Said by my dad to me when I was pregnant and shit-scared of being a single-mum.

And they have always been there for me. Smile

April229 · 20/10/2017 21:59

“You have survived every really shit thing that’s happened to you so far”

Lolo37 · 20/10/2017 22:01

‘Follow your heart not your head’ not sure it was the best advice but I enjoyed 3 years with someone who absolutely had my heart. He ended up breaking it but I’m so glad that I took that risk and wouldn’t have experienced a love like that if I hadn’t followed that advice and may well have ended up with the person my head was telling me to stay with. This would have been a big mistake in the long run, although would have lasted longer.

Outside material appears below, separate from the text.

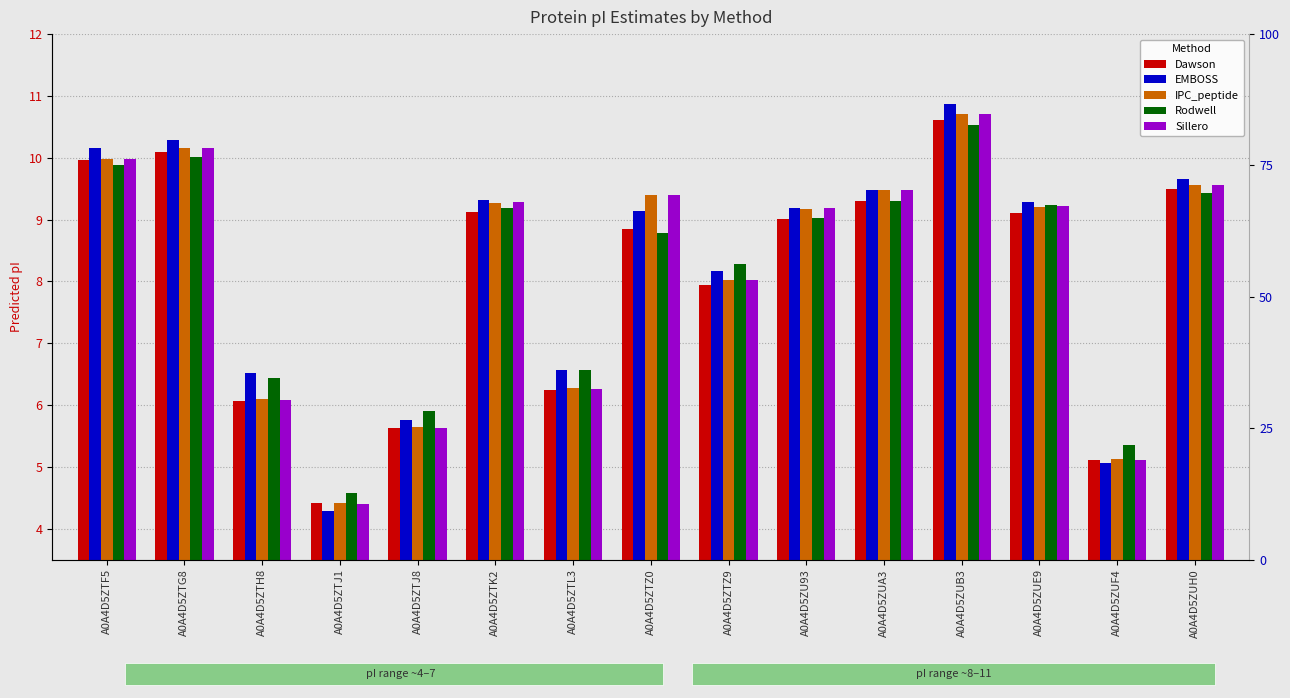

Rank the series at A0A4D5ZUE9 from highest to lowest value.

EMBOSS, Rodwell, Sillero, IPC_peptide, Dawson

TroubledTribble28 · 20/10/2017 22:18

JustGandering that is absolutely not a tiny thing my lovely, that's fucking awful. I hope you have excellent support around you to help you cope x

Sadmum23 · 20/10/2017 22:21

Had previous post removed so retry:

Had been away for a few days for husbands birthday, taking a leisurely journey home and decided to stop off at place we have been previously just about to park car , get phone call from one of my daughters In Tears telling me to come home, will not say what is wrong - thinking it might be a problem with my elderly mum , no she us ok, after explaining it will take a few hours to get home , she needs to tell me she does - her sister has passed away - she was only 26 . I will never know how we managed to make that journey home or how my daughter told me and had to tell her younger siblings 💔

Crispmonster1 · 20/10/2017 22:25

“Scan is clear, it’s all gone” 4/10/01. Said by the wonderful De Hugh. Following 2 years of chemotherapy and a bone marrow transplant. I was 21.

JustGandering36 · 20/10/2017 22:30

TroubledTribble thank you. I'd like to say I do however only a few close work colleagues know about what happened and they do support me but I don't think any of them realise how badly it's affected me and how I am struggling. I haven't told any family and I think it's due to shame and embarrassment even though I know I have a nothing to be ashamed or embarrassed about.